Chi li costruisce? Non si sa. Ma dopo ogni incidente, nella collina, il
giorno dopo cresce un nuovo pezzo di casa. "Sono tombe" mormorano nelle
osterie "Le genera il podere, come piccoli feti. Si nutre di uomini e li usa
per crescere lentamente, espandendosi come un cancro su tutta al collina.”
Le sembra una sciocchezza? E no, mi dia retta!
Guardi gli alberi del parco. Sembrano pini, ma sono deformi. Ritorti su se
stessi, con rami a cinque punte che assomigliano a mani aperte. Di notte.
Perché al mattino, le giuro, sembrano pugni chiusi.

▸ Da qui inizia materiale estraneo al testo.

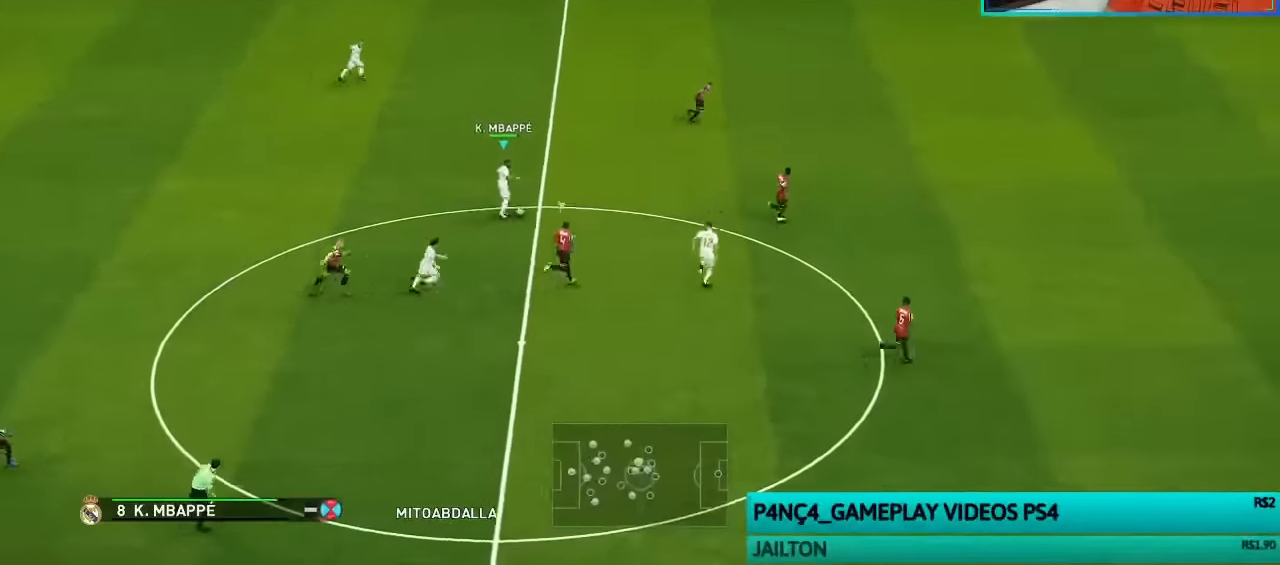
{"buttons": [], "left_stick": "up", "right_stick": "center", "events": []}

Il forestiero fissò in silenzio la piccola collina avvolta di alberi.
"Cosa? Se voglio accompagnarla lassù?" Il vecchio rabbrividì "Non ci penso
neppure. Non di certo a questa ora, al tramonto. Non so chi l'abbia convinta
a comperare quel podere, ma dia retta a me, non lo faccia." fece una pausa e
abbassò la voce come se non volesse farsi sentire "Non è il primo, sa?"
sorrise stancamente "ma alla fine se ne vanno tutti".
Il vecchio si grattò la barba "A noi non piace molto l'idea che qualcuno
acquisti il podere. Si disturbano le creature che ci abitano."
Tutte favole? La storia è questa. Poi faccia pure, se ha coraggio."
Il vecchio decise che era abbastanza. Si girò e lasciò il forestiero solo
all'inizio della ripida stradina infangata. Avrà ben da pensarci, rifletté
soddisfatto, e alla fine si leverà dai piedi come tutti gli altri.
Lo straniero indugiò solo un attimo e poi si incamminò per la salita, verso
il podere. Arrivò che scendeva la sera, con le prime volute di nebbia che
sgorgavano dal terreno avvolgendosi attorno ai rovi. Si fermò davanti al
grande cancello arrugginito, aspettando.
Il bambino spuntò all'improvviso dal buio del parco. Bianco come la morte,
si muoveva come se scivolasse sull'erba. Con le piccole braccia si aggrappò
alle sbarre corrose fissandolo con occhi spalancati.
Il forestiero si tirò su il bavero della giacca e sorrise. Un sorriso ampio
che scoprì i canini aguzzi luccicanti di saliva. Quel posto gli piaceva
proprio. Pace, riservatezza, cibo in abbondanza e persino un buon clima.
Il giorno dopo avrebbe fatto portar su anche la sua bara.